Auch diesmal traf es einen Container, in dem sich ausgelagerte Haushaltsgegenstände befanden, eine Wohnung, die geräumt wurde, weil irgendjemand in ein Altersheim ziehen musste.

„Etwas irritiert mich diesmal beim Vorgehen der Diebe", erklärte der untersuchende Spezialist. „Die Türe wurde nicht mit einem Schlüssel oder Dietrich geöffnet, sondern mit brachialer Gewalt aufgebrochen, ebenso der Container. Die Spuren sind überdeutlich."

„Worauf lässt das schließen?", fragte Spring.

„Ich denke, dies war ein fingierter Einbruch. Entweder wurde das Diebesgut schon früher weggeschafft oder, was als gestohlen gemeldet wurde, war gar nie im Container drin."

„Versicherungsbetrug also?", fasste Spring zusammen.

„Vielleicht, möglich aber auch, dass jemand einen früheren Diebstahl vertuschen und so die zeitliche Reihenfolge durcheinander bringen wollte."

„Warum das denn?"

„Der Besitzer war heute Morgen überraschend schnell zur Stelle und wusste sofort und ziemlich genau Bescheid über die verschwundenen Gegenstände."

Der Fahnder ließ den Bestohlenen, einen pensionierten Mann, zu sich kommen und noch einmal seine Verluste aufzählen.

Der Mann seufzte, wirkte darüber hinaus aber seltsam regungslos, als er sagte: „Es waren einige wertvolle Sachen drin, die ich im Lauf meines Lebens gesammelt hatte. Das Wichtigste sind zwei Bleistiftzeichnungen von Paul Klee."

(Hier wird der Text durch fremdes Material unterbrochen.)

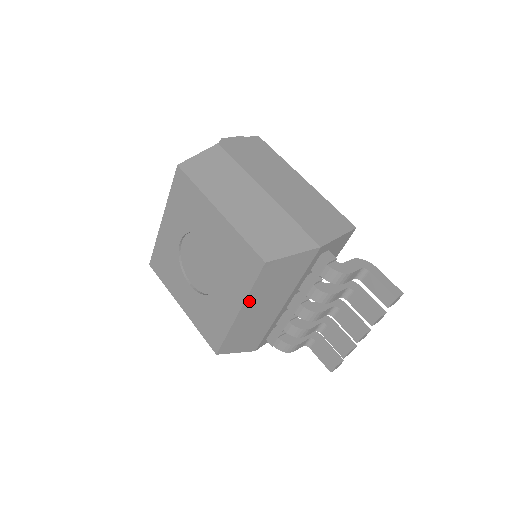
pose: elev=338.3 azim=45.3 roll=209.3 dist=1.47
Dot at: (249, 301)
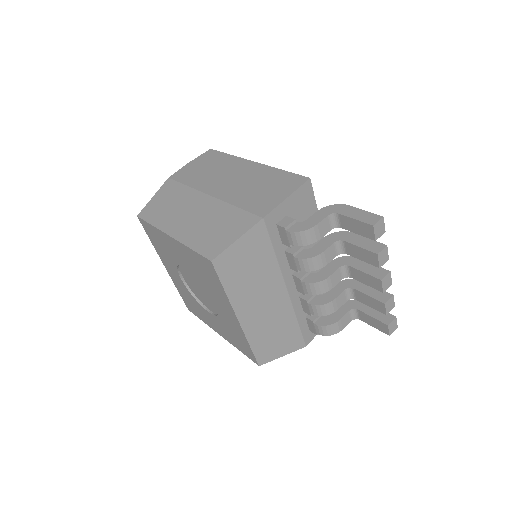
Dot at: (237, 303)
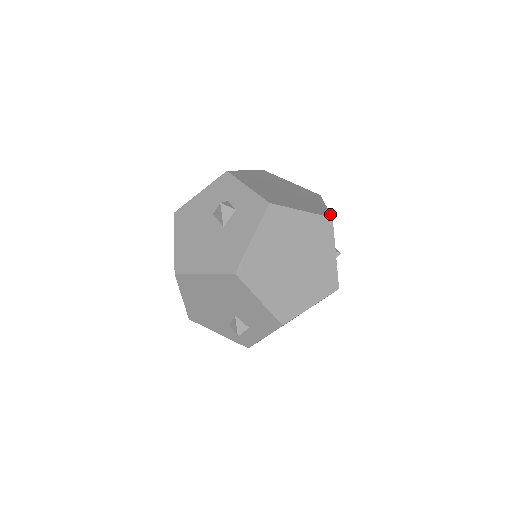
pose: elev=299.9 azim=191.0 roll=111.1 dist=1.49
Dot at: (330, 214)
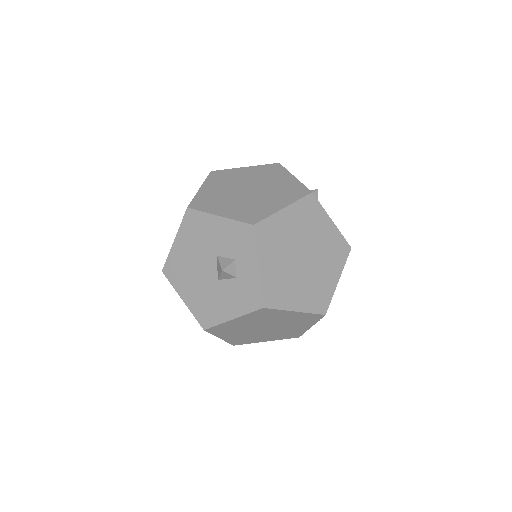
Dot at: (328, 306)
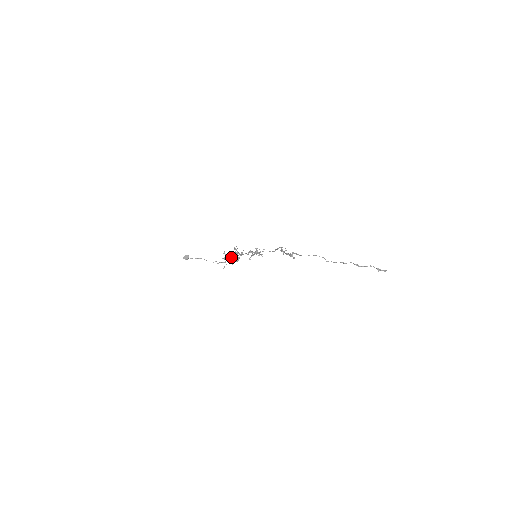
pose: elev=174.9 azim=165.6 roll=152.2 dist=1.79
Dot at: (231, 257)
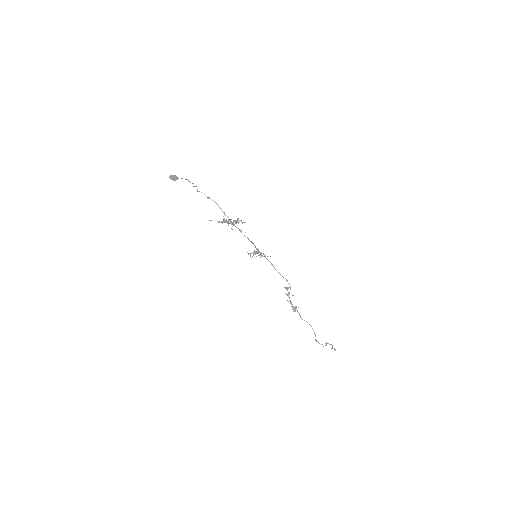
Dot at: (226, 222)
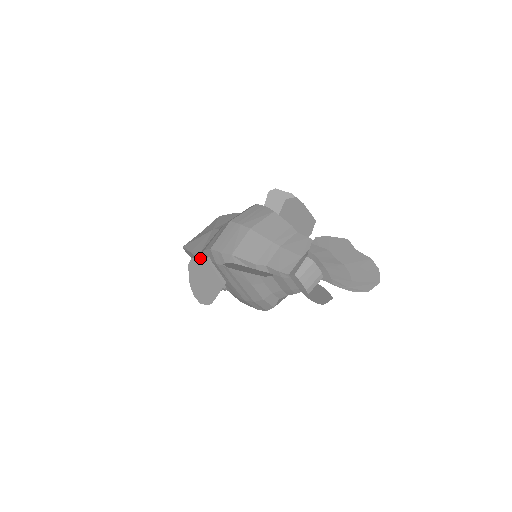
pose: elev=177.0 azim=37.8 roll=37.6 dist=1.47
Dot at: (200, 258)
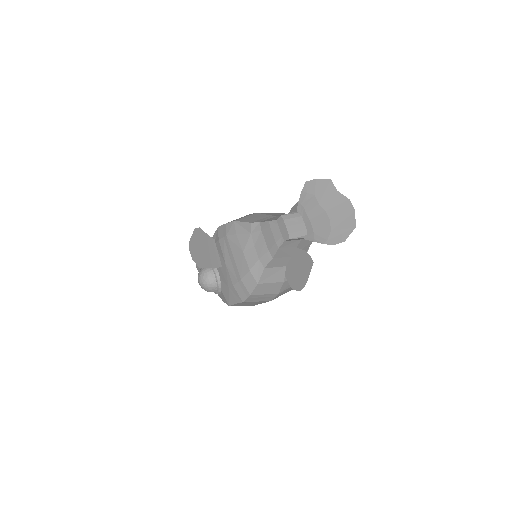
Dot at: (207, 234)
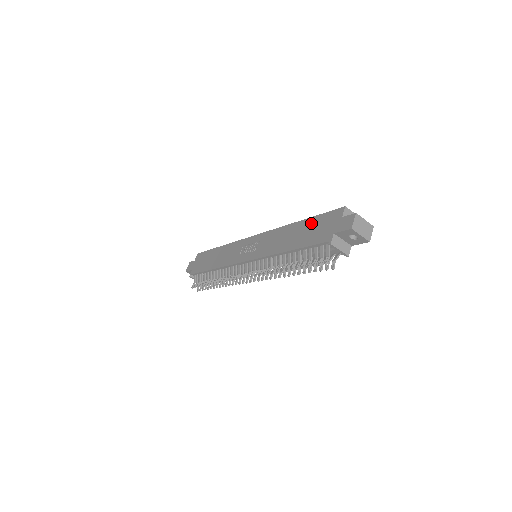
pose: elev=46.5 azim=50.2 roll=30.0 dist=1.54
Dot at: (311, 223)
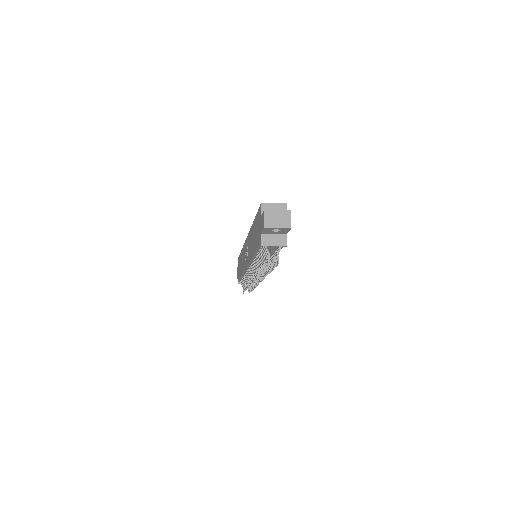
Dot at: (255, 223)
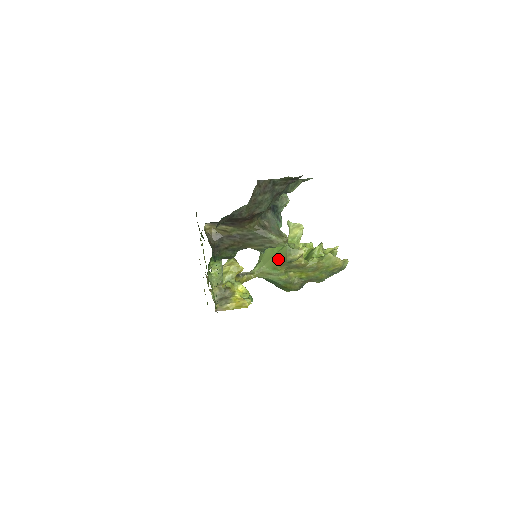
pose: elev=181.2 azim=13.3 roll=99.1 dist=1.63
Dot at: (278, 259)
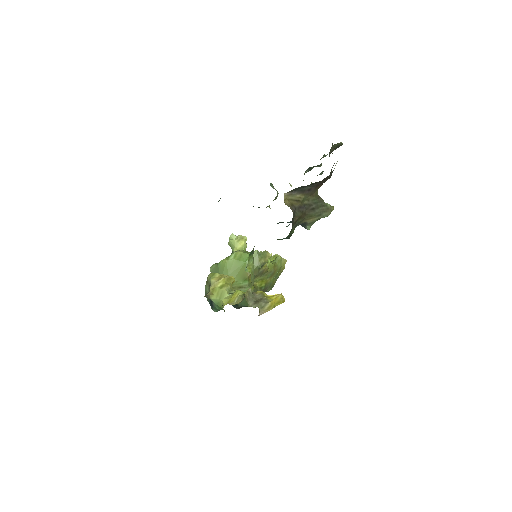
Dot at: occluded
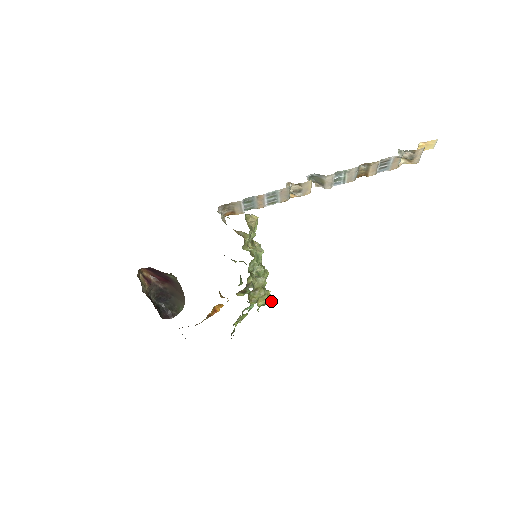
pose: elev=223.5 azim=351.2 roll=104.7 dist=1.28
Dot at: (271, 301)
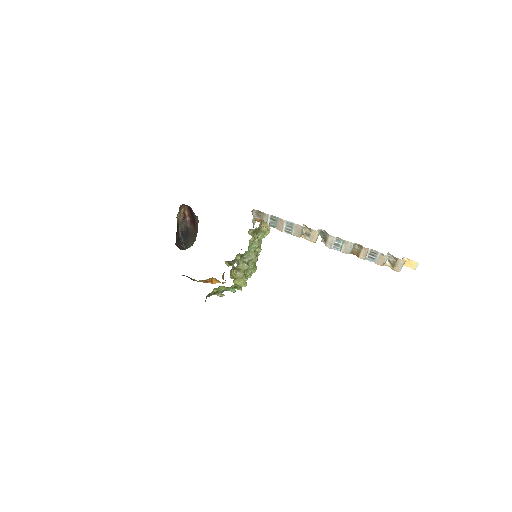
Dot at: (243, 286)
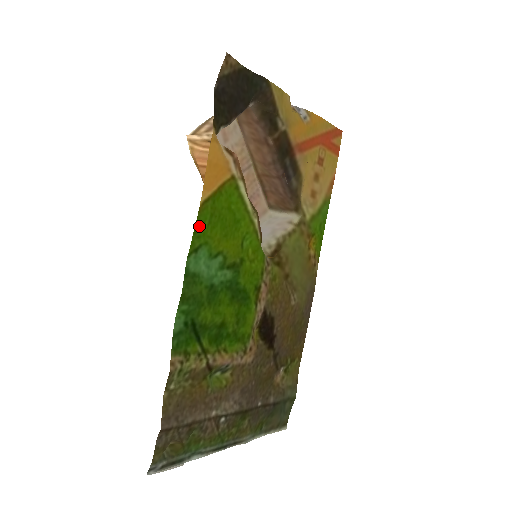
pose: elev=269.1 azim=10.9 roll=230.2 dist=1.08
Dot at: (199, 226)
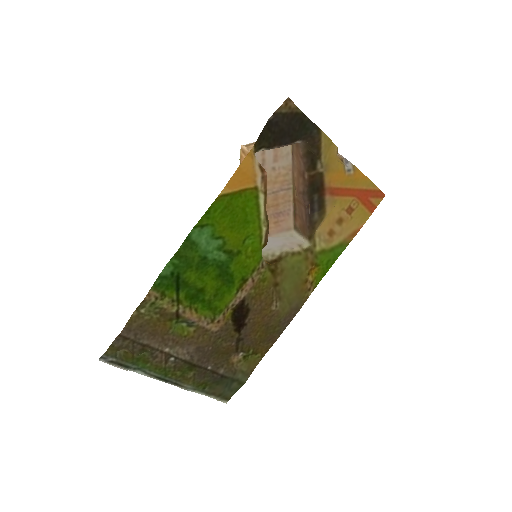
Dot at: (212, 210)
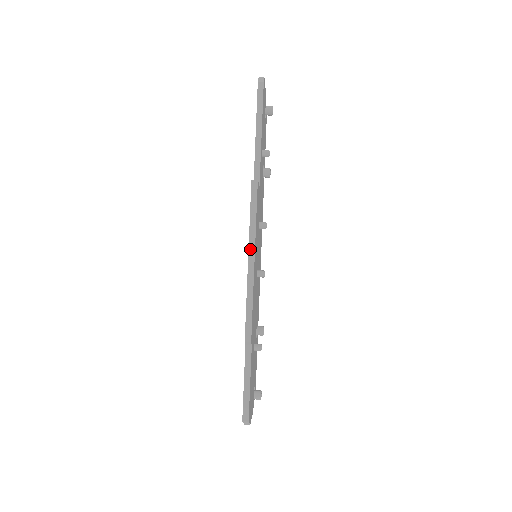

Spring hörte nicht mehr weiter zu, den Rest konnte er später im Bericht nachlesen. Zeichnungen von Paul Klee. Das letzte Mal waren es Originalmanuskripte von Friedrich Glauser. Beim Einbruch davor fehlten geheime Architekturpläne für die expo.02, und ein anderes Mal war es eine Landkarte aus dem 16. Jahrhundert. Alles Sammlerstücke, die nur für einen kleinen Kreis von Menschen wertvoll waren. Für diesen aber außerordentlich wertvoll.